__Given exercise__
Which lines in the items below contain the string "section"? Extract each of those lines, treating uppercase and lowercase as different.

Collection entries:
+ + + +

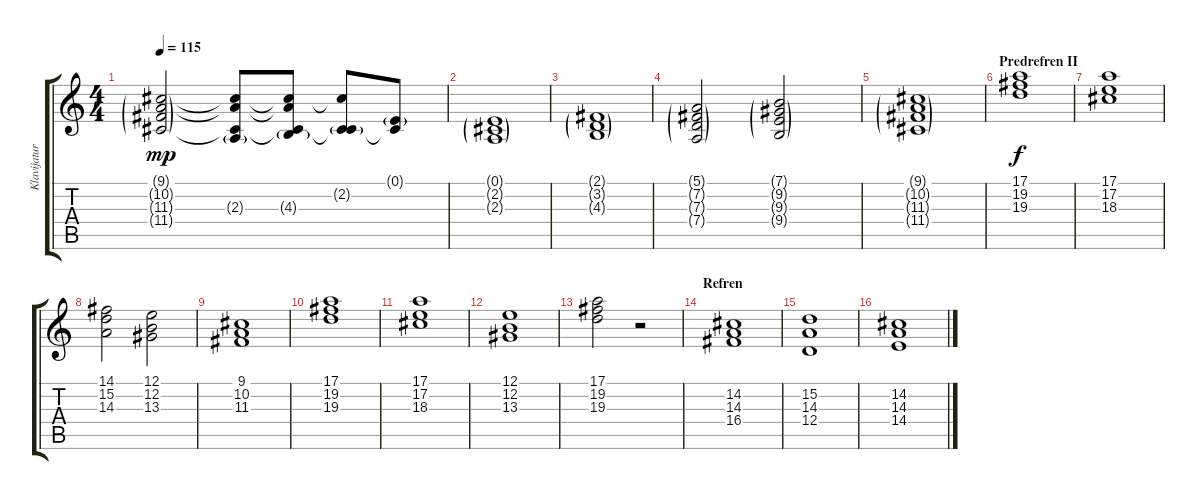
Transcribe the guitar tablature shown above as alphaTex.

\track ("Klavijature (1)" "Klavijatur") {instrument stringensemble1}
\staff {score tabs}
\tuning (E4 B3 G3 D3 A2 E2) {hide}
\ts (4 4)
\tempo 115
\clef g2
\ks c
(9.1{g} 10.2{g} 11.3{g} 11.4{g}).2{dy mp} (9.1{t} 10.2{t} 2.3{g} 11.4{t}).8 (9.1{t} 10.2{t} 4.3{g} 11.4{t}).8 (9.1{t} 2.2{g} 11.4{t}).8 (0.1{g} 11.4{t}).8 |
(0.1{g} 2.2{g} 2.3{g}).1 |
(2.1{g} 3.2{g} 4.3{g}).1 |
(5.1{g} 7.2{g} 7.3{g} 7.4{g}).2 (7.1{g} 9.2{g} 9.3{g} 9.4{g}).2 |
(9.1{g} 10.2{g} 11.3{g} 11.4{g}).1 |
\section ("" "Predrefren II")
(17.1 19.2 19.3).1{dy f} |
(17.1 17.2 18.3).1 |
(14.1 15.2 14.3).2 (12.1 12.2 13.3).2 |
(9.1 10.2 11.3).1 |
(17.1 19.2 19.3).1 |
(17.1 17.2 18.3).1 |
(12.1 12.2 13.3).1 |
(17.1 19.2 19.3).2 r.2 |
\section ("" "Refren")
(14.2 14.3 16.4).1 |
(15.2 14.3 12.4).1 |
(14.2 14.3 14.4).1
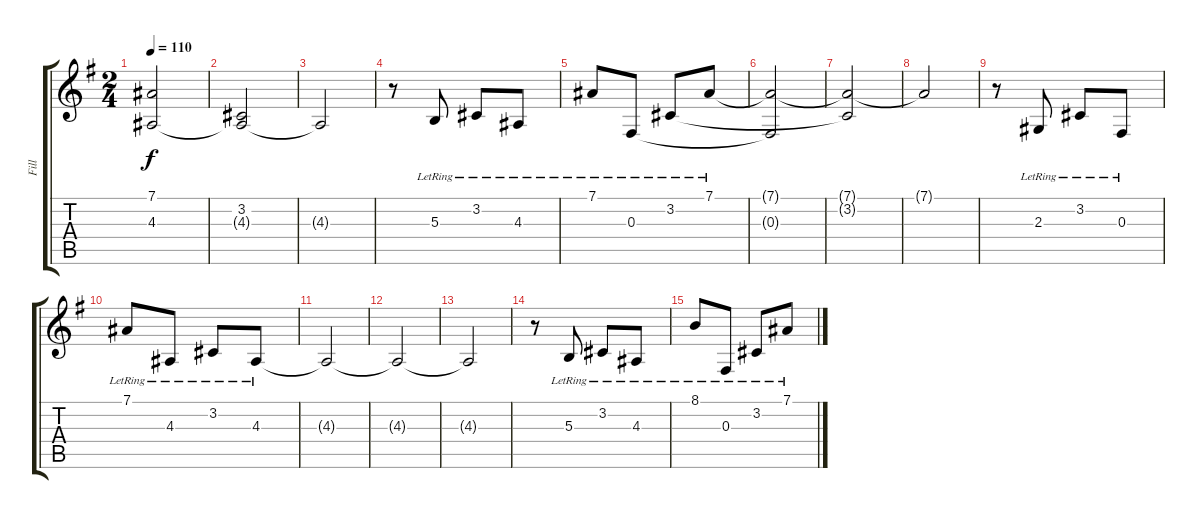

+ + + +

__Response__
\section ("" "Predrefren II")
\section ("" "Refren")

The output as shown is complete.